To do: The answer is the line that contains "D Hydrogen chloride moves" followed by every later line of the entries below, each repeated exactly, and nothing else.

::::::::

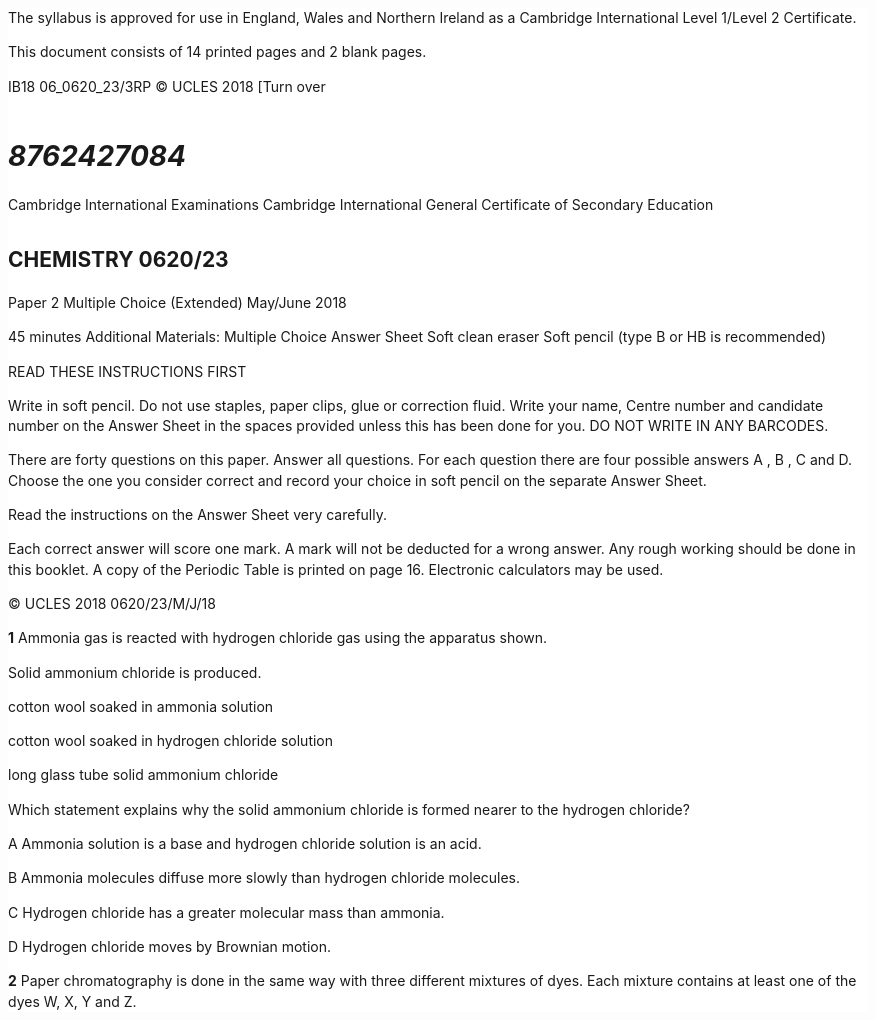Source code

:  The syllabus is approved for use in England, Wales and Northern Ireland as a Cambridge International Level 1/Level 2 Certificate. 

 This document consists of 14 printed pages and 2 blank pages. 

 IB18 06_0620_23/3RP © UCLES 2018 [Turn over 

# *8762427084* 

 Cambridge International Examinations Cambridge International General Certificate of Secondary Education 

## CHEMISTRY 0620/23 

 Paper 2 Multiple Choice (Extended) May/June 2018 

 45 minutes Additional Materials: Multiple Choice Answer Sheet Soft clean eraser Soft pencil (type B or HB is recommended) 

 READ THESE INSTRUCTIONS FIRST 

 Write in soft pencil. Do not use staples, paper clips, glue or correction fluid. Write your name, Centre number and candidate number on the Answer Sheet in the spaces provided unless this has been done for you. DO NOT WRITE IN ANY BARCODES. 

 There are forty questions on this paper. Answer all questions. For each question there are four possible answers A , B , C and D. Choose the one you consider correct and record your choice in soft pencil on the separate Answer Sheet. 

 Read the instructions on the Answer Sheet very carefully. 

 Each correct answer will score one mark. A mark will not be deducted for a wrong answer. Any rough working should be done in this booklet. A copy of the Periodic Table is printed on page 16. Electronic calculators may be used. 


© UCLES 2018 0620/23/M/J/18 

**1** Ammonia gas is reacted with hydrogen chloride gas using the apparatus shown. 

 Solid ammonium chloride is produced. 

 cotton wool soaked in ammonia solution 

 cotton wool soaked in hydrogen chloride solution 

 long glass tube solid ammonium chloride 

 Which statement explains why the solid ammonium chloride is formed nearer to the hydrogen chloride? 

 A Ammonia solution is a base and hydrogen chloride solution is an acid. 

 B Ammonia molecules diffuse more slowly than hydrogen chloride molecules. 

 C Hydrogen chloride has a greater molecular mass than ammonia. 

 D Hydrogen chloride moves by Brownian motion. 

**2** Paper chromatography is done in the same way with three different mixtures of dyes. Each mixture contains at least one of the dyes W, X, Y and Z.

::::::::

Exercise response:
 D Hydrogen chloride moves by Brownian motion. 

**2** Paper chromatography is done in the same way with three different mixtures of dyes. Each mixture contains at least one of the dyes W, X, Y and Z.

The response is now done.